1. Consider the sentence "They can fish in the can." Identify the ambiguous words and list all possible POS tags for each ambiguous word. Explain how context helps determine the correct POS sequence.

2. Given the following training corpus, calculate the emission and transition probabilities:

Sentence
The/DET dog/NOUN barks/VERB loudly/ADV
A/DET cat/NOUN sleeps/VERB peacefully/ADV
The/DET cat/NOUN barks/VERB
Dogs/NOUN sleep/VERB

A. Calculate P(dog | NOUN) and P(cat | NOUN)

B. Calculate P(VERB | NOUN) and P(ADV | VERB)

C. Which transition is more likely: NOUN → VERB or VERB → ADV?

3. Apply the Viterbi algorithm to find the most likely POS tag sequence for the sentence "The dog sleeps" using these probability matrices:

Transition Probabilities:

  • P(NOUN | DET) = 0.8
  • P(VERB | NOUN) = 0.6
  • P(END | VERB) = 0.9

Emission Probabilities:

  • P(the | DET) = 0.7
  • P(dog | NOUN) = 0.4
  • P(sleeps | VERB) = 0.5

Show your step-by-step calculations.

4. Refer to the following POS-tagged sentences and answer the questions below:

Sentence 1: I/PRON will/AUX park/VERB the/DET car/NOUN
          
          Sentence 2: The/DET park/NOUN is/VERB beautiful/ADJ
          
          Sentence 3: Park/PROPN Avenue/PROPN is/VERB busy/ADJ
          

Are there any words that appear with different POS tags? How does an HMM handle such ambiguities?

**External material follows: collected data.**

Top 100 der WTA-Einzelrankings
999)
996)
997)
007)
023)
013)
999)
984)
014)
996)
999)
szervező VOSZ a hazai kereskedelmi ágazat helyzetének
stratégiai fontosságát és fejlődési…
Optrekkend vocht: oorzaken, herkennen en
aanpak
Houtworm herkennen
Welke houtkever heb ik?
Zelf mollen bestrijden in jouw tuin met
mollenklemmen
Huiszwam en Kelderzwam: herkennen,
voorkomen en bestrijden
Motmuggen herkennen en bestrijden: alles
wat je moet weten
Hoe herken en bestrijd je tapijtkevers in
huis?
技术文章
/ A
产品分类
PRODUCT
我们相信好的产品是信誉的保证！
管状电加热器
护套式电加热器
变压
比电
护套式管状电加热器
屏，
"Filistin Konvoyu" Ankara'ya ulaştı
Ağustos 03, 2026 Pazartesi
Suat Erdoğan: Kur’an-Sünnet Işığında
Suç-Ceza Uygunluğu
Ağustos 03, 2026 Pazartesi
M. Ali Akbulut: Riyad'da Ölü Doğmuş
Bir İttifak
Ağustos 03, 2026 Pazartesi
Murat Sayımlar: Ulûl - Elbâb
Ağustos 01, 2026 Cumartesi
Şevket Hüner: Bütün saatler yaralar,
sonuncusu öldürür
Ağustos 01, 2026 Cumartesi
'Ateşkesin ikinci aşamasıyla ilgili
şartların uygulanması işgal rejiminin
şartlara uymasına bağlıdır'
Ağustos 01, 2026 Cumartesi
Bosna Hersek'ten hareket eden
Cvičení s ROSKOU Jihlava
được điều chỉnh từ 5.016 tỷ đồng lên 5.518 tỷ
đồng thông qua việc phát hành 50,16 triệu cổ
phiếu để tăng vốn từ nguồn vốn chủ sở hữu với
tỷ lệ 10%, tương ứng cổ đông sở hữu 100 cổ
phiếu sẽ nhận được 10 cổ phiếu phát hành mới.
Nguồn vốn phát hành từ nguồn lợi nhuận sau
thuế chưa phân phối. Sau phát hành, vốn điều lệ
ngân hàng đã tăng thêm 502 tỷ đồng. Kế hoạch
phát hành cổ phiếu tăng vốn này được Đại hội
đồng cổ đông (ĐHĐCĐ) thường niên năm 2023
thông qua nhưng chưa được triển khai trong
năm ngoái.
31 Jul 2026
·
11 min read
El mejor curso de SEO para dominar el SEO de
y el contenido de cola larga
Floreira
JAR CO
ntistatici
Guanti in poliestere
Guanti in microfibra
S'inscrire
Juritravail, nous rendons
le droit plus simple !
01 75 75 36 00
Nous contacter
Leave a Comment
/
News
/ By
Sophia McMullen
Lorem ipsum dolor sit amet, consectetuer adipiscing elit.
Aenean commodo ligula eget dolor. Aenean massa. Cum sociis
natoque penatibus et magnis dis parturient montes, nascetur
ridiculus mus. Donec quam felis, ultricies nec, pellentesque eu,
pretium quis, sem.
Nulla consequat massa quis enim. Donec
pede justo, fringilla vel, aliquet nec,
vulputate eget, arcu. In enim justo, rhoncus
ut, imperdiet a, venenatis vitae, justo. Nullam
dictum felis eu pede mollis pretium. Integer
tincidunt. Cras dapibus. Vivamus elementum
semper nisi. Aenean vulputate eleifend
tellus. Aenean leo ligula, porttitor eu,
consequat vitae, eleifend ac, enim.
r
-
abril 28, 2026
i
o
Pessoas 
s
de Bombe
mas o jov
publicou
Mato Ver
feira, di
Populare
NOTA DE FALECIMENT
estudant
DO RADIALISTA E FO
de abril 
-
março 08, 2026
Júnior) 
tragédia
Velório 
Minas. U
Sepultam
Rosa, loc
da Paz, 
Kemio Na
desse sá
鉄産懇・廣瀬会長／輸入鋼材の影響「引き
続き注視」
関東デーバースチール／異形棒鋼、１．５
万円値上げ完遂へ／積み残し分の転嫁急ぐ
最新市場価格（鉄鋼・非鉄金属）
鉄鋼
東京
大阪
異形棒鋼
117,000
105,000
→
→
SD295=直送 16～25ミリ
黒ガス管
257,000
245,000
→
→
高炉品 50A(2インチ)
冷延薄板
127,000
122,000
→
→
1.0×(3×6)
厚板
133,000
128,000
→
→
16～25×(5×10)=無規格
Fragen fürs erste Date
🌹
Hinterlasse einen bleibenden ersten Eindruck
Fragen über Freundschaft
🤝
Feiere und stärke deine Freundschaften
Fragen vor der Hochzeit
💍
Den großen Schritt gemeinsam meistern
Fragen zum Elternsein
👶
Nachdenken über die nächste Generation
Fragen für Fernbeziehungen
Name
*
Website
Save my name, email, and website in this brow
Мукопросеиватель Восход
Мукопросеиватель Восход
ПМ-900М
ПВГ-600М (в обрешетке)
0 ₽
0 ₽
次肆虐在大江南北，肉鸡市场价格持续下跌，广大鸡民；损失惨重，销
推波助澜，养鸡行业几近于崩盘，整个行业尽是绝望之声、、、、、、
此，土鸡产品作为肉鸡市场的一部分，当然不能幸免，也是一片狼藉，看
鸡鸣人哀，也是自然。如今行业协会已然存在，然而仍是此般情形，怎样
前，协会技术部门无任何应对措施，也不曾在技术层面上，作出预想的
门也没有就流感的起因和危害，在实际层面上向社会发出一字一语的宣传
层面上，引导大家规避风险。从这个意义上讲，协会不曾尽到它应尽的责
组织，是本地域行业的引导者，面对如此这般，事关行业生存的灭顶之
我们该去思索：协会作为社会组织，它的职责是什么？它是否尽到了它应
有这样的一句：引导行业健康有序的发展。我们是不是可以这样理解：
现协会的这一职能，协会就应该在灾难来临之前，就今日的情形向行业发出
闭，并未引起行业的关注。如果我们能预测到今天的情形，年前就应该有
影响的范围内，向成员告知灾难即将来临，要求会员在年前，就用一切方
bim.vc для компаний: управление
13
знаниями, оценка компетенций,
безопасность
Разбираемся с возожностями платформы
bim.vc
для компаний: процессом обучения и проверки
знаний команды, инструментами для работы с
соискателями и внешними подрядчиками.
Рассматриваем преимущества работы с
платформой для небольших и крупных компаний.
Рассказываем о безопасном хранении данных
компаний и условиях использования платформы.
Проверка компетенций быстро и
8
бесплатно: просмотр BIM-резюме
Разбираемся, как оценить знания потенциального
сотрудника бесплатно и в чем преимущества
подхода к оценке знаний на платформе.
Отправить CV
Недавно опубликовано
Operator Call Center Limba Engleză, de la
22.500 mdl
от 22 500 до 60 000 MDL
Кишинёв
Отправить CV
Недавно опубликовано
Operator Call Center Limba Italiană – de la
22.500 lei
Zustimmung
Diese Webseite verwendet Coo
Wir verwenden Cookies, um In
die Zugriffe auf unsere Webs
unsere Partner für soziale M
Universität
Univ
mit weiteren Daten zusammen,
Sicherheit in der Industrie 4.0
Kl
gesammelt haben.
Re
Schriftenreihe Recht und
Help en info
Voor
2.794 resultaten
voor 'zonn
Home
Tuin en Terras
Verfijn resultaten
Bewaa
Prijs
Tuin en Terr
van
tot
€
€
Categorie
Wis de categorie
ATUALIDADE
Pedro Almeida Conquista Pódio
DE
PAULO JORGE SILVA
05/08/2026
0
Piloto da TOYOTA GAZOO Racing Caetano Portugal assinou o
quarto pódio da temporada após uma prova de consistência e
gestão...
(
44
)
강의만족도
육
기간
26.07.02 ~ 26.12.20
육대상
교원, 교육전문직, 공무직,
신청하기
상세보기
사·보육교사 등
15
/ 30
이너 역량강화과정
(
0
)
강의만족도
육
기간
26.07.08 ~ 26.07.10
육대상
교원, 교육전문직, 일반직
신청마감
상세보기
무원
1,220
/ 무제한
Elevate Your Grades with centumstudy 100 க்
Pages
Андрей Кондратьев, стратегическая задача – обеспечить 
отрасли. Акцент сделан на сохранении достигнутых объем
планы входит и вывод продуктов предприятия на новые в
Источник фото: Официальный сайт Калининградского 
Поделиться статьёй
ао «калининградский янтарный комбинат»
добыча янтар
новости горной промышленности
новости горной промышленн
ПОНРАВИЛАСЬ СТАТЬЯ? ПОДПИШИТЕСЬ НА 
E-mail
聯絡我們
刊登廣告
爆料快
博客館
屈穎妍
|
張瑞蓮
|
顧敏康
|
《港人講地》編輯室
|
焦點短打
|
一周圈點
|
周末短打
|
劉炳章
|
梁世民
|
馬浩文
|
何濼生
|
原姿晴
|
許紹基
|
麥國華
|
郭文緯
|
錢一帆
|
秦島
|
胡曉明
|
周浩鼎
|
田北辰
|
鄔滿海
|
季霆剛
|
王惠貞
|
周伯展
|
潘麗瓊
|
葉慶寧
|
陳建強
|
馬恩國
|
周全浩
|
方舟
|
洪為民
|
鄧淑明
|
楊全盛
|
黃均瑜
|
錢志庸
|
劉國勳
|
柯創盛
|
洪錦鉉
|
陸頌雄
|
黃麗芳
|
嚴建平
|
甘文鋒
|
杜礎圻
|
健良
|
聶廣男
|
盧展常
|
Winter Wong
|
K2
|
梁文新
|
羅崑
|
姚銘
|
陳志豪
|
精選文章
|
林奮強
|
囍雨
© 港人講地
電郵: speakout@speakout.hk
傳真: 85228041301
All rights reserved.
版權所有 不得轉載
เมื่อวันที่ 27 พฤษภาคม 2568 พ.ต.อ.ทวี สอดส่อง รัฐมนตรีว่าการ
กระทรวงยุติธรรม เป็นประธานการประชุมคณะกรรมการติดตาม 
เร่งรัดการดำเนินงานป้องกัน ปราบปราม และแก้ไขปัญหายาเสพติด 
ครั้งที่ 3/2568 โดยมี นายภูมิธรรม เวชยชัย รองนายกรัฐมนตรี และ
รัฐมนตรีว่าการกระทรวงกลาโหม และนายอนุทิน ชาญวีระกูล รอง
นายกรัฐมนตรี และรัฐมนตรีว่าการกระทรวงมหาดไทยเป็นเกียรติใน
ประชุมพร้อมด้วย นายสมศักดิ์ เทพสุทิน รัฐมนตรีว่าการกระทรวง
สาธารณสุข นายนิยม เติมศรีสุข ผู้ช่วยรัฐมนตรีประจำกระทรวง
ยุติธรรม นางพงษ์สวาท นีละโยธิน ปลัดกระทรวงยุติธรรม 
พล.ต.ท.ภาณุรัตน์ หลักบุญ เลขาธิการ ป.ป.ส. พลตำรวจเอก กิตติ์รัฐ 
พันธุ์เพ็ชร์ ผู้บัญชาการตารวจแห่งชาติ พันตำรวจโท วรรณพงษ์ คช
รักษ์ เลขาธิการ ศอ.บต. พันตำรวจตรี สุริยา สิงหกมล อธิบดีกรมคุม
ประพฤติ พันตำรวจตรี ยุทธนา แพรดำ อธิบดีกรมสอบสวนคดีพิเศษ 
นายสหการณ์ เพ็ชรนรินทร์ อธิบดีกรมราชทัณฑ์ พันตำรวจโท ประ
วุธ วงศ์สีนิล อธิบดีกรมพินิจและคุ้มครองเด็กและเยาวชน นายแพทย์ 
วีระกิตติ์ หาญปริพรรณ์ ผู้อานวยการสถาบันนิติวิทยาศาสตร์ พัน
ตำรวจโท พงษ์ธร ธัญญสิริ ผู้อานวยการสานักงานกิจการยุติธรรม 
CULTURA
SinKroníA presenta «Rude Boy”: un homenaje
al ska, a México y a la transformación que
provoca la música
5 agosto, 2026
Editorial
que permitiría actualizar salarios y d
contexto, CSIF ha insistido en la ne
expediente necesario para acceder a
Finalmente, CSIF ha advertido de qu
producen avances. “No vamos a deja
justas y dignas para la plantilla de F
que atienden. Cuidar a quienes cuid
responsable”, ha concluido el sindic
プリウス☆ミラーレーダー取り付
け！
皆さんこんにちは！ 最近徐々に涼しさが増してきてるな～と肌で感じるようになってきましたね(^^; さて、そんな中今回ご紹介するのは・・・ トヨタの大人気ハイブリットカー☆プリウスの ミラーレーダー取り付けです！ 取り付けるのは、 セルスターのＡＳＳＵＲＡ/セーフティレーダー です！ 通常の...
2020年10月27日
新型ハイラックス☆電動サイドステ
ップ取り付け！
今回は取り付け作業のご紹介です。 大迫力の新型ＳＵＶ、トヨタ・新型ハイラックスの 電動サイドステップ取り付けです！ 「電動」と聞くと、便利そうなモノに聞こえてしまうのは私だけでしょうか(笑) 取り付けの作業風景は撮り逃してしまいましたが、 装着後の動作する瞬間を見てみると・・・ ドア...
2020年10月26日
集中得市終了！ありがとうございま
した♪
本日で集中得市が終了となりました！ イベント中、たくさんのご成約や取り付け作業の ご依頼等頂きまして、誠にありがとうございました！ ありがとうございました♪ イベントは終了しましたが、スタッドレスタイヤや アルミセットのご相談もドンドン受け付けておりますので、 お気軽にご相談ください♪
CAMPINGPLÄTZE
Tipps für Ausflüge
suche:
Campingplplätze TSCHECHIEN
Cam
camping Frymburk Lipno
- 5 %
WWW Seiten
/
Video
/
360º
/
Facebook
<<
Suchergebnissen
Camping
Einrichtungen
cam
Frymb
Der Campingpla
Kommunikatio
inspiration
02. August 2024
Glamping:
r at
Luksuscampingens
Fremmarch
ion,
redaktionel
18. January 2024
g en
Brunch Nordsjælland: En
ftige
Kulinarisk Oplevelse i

5. Design a simple HMM for the following mini-tagset and calculate the required probabilities from this training data:

Tagset: {DET, NOUN, VERB}

Training sentences:

  • The/DET boy/NOUN runs/VERB
  • A/DET girl/NOUN walks/VERB
  • The/DET dog/NOUN sleeps/VERB
  • The/DET cat/NOUN jumps/VERB

Calculate:

  • All transition probabilities A = {ai,j}
  • All emission probabilities for the word "the"
  • Initial state probabilities π = {πi}